Task goal - Each record below must come back exactly as written; its pictures must not.

Records drawn from a dataset
▬▬▬▬▬▬

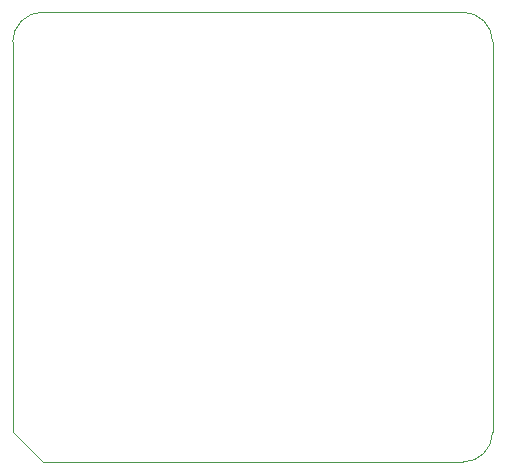
<source format=gbr>
%TF.GenerationSoftware,KiCad,Pcbnew,7.0.9*%
%TF.CreationDate,2023-11-22T22:58:31-05:00*%
%TF.ProjectId,connectivity_tester,636f6e6e-6563-4746-9976-6974795f7465,rev?*%
%TF.SameCoordinates,Original*%
%TF.FileFunction,Profile,NP*%
%FSLAX46Y46*%
G04 Gerber Fmt 4.6, Leading zero omitted, Abs format (unit mm)*
G04 Created by KiCad (PCBNEW 7.0.9) date 2023-11-22 22:58:31*
%MOMM*%
%LPD*%
G01*
G04 APERTURE LIST*
%TA.AperFunction,Profile*%
%ADD10C,0.100000*%
%TD*%
G04 APERTURE END LIST*
D10*
X12700000Y-50800000D02*
X12700000Y-17780000D01*
X50800000Y-53340000D02*
X15240000Y-53340000D01*
X15240000Y-53340000D02*
X12700000Y-50800000D01*
X15240000Y-15240000D02*
X50800000Y-15240000D01*
X50800000Y-53340000D02*
G75*
G03*
X53340000Y-50800000I0J2540000D01*
G01*
X53340000Y-17780000D02*
G75*
G03*
X50800000Y-15240000I-2540000J0D01*
G01*
X15240000Y-15240000D02*
G75*
G03*
X12700000Y-17780000I0J-2540000D01*
G01*
X53340000Y-17780000D02*
X53340000Y-50800000D01*
M02*

</source>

▬▬▬▬▬▬

Answer to the problem -
<source format=gbr>
%TF.GenerationSoftware,KiCad,Pcbnew,7.0.9*%
%TF.CreationDate,2023-11-22T22:58:31-05:00*%
%TF.ProjectId,connectivity_tester,636f6e6e-6563-4746-9976-6974795f7465,rev?*%
%TF.SameCoordinates,Original*%
%TF.FileFunction,Profile,NP*%
%FSLAX46Y46*%
G04 Gerber Fmt 4.6, Leading zero omitted, Abs format (unit mm)*
G04 Created by KiCad (PCBNEW 7.0.9) date 2023-11-22 22:58:31*
%MOMM*%
%LPD*%
G01*
G04 APERTURE LIST*
%TA.AperFunction,Profile*%
%ADD10C,0.100000*%
%TD*%
G04 APERTURE END LIST*
D10*
X12700000Y-50800000D02*
X12700000Y-17780000D01*
X50800000Y-53340000D02*
X15240000Y-53340000D01*
X15240000Y-53340000D02*
X12700000Y-50800000D01*
X15240000Y-15240000D02*
X50800000Y-15240000D01*
X50800000Y-53340000D02*
G75*
G03*
X53340000Y-50800000I0J2540000D01*
G01*
X53340000Y-17780000D02*
G75*
G03*
X50800000Y-15240000I-2540000J0D01*
G01*
X15240000Y-15240000D02*
G75*
G03*
X12700000Y-17780000I0J-2540000D01*
G01*
X53340000Y-17780000D02*
X53340000Y-50800000D01*
M02*

</source>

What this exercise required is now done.